(Transcribed page contents)

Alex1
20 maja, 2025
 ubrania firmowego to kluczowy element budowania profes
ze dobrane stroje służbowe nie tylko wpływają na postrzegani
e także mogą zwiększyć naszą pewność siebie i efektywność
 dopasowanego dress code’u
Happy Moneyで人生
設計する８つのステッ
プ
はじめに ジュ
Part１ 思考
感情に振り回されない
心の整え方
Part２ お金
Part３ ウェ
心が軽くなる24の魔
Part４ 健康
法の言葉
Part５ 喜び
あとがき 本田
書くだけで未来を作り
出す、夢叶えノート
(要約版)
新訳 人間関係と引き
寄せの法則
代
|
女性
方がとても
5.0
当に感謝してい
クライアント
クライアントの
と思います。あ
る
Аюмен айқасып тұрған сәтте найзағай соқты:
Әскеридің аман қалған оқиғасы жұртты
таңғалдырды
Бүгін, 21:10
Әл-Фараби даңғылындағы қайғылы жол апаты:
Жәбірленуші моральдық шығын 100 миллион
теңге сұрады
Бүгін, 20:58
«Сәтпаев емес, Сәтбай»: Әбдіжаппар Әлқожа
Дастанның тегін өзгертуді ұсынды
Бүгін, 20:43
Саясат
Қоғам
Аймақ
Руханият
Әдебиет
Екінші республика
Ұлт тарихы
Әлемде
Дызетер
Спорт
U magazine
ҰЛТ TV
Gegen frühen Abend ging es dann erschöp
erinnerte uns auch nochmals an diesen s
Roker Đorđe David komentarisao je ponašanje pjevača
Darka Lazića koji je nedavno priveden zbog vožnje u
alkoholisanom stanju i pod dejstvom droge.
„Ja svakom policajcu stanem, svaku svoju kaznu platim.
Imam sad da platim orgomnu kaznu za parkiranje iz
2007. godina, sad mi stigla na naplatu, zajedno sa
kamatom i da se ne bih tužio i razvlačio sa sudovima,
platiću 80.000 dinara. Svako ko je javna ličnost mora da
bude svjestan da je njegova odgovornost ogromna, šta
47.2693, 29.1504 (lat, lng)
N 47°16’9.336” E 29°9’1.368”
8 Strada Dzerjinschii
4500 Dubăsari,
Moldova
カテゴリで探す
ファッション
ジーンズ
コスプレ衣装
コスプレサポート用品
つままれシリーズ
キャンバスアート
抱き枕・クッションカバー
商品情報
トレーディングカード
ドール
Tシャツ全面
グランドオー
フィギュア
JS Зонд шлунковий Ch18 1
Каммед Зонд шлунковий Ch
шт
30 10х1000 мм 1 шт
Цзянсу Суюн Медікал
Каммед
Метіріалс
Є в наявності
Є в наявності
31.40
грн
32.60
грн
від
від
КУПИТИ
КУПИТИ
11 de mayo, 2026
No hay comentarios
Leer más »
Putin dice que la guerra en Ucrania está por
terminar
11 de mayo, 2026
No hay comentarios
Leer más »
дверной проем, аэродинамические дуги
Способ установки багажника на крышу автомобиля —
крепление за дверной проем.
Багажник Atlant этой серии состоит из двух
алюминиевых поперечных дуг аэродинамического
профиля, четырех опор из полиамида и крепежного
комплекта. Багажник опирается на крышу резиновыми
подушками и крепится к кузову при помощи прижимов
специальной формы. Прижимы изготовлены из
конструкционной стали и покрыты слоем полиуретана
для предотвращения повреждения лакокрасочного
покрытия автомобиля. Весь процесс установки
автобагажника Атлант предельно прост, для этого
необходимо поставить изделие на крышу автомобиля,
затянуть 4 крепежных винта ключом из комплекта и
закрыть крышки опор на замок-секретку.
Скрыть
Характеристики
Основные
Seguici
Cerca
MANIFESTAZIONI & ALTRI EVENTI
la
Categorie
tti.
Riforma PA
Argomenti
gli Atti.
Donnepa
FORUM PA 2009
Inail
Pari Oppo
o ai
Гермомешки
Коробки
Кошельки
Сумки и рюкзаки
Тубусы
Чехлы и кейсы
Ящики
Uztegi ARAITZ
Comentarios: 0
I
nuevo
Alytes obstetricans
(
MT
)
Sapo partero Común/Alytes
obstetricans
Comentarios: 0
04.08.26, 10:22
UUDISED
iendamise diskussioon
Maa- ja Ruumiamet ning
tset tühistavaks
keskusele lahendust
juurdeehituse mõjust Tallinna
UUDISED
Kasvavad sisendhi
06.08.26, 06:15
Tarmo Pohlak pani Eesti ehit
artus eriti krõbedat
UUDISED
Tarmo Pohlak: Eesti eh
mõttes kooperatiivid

- **Your instructions**: Return the text of all the rows above line for line, without changing a single character.

- **Answer box**:
Alex1
20 maja, 2025
 ubrania firmowego to kluczowy element budowania profes
ze dobrane stroje służbowe nie tylko wpływają na postrzegani
e także mogą zwiększyć naszą pewność siebie i efektywność
 dopasowanego dress code’u
Happy Moneyで人生
設計する８つのステッ
プ
はじめに ジュ
Part１ 思考
感情に振り回されない
心の整え方
Part２ お金
Part３ ウェ
心が軽くなる24の魔
Part４ 健康
法の言葉
Part５ 喜び
あとがき 本田
書くだけで未来を作り
出す、夢叶えノート
(要約版)
新訳 人間関係と引き
寄せの法則
代
|
女性
方がとても
5.0
当に感謝してい
クライアント
クライアントの
と思います。あ
る
Аюмен айқасып тұрған сәтте найзағай соқты:
Әскеридің аман қалған оқиғасы жұртты
таңғалдырды
Бүгін, 21:10
Әл-Фараби даңғылындағы қайғылы жол апаты:
Жәбірленуші моральдық шығын 100 миллион
теңге сұрады
Бүгін, 20:58
«Сәтпаев емес, Сәтбай»: Әбдіжаппар Әлқожа
Дастанның тегін өзгертуді ұсынды
Бүгін, 20:43
Саясат
Қоғам
Аймақ
Руханият
Әдебиет
Екінші республика
Ұлт тарихы
Әлемде
Дызетер
Спорт
U magazine
ҰЛТ TV
Gegen frühen Abend ging es dann erschöp
erinnerte uns auch nochmals an diesen s
Roker Đorđe David komentarisao je ponašanje pjevača
Darka Lazića koji je nedavno priveden zbog vožnje u
alkoholisanom stanju i pod dejstvom droge.
„Ja svakom policajcu stanem, svaku svoju kaznu platim.
Imam sad da platim orgomnu kaznu za parkiranje iz
2007. godina, sad mi stigla na naplatu, zajedno sa
kamatom i da se ne bih tužio i razvlačio sa sudovima,
platiću 80.000 dinara. Svako ko je javna ličnost mora da
bude svjestan da je njegova odgovornost ogromna, šta
47.2693, 29.1504 (lat, lng)
N 47°16’9.336” E 29°9’1.368”
8 Strada Dzerjinschii
4500 Dubăsari,
Moldova
カテゴリで探す
ファッション
ジーンズ
コスプレ衣装
コスプレサポート用品
つままれシリーズ
キャンバスアート
抱き枕・クッションカバー
商品情報
トレーディングカード
ドール
Tシャツ全面
グランドオー
フィギュア
JS Зонд шлунковий Ch18 1
Каммед Зонд шлунковий Ch
шт
30 10х1000 мм 1 шт
Цзянсу Суюн Медікал
Каммед
Метіріалс
Є в наявності
Є в наявності
31.40
грн
32.60
грн
від
від
КУПИТИ
КУПИТИ
11 de mayo, 2026
No hay comentarios
Leer más »
Putin dice que la guerra en Ucrania está por
terminar
11 de mayo, 2026
No hay comentarios
Leer más »
дверной проем, аэродинамические дуги
Способ установки багажника на крышу автомобиля —
крепление за дверной проем.
Багажник Atlant этой серии состоит из двух
алюминиевых поперечных дуг аэродинамического
профиля, четырех опор из полиамида и крепежного
комплекта. Багажник опирается на крышу резиновыми
подушками и крепится к кузову при помощи прижимов
специальной формы. Прижимы изготовлены из
конструкционной стали и покрыты слоем полиуретана
для предотвращения повреждения лакокрасочного
покрытия автомобиля. Весь процесс установки
автобагажника Атлант предельно прост, для этого
необходимо поставить изделие на крышу автомобиля,
затянуть 4 крепежных винта ключом из комплекта и
закрыть крышки опор на замок-секретку.
Скрыть
Характеристики
Основные
Seguici
Cerca
MANIFESTAZIONI & ALTRI EVENTI
la
Categorie
tti.
Riforma PA
Argomenti
gli Atti.
Donnepa
FORUM PA 2009
Inail
Pari Oppo
o ai
Гермомешки
Коробки
Кошельки
Сумки и рюкзаки
Тубусы
Чехлы и кейсы
Ящики
Uztegi ARAITZ
Comentarios: 0
I
nuevo
Alytes obstetricans
(
MT
)
Sapo partero Común/Alytes
obstetricans
Comentarios: 0
04.08.26, 10:22
UUDISED
iendamise diskussioon
Maa- ja Ruumiamet ning
tset tühistavaks
keskusele lahendust
juurdeehituse mõjust Tallinna
UUDISED
Kasvavad sisendhi
06.08.26, 06:15
Tarmo Pohlak pani Eesti ehit
artus eriti krõbedat
UUDISED
Tarmo Pohlak: Eesti eh
mõttes kooperatiivid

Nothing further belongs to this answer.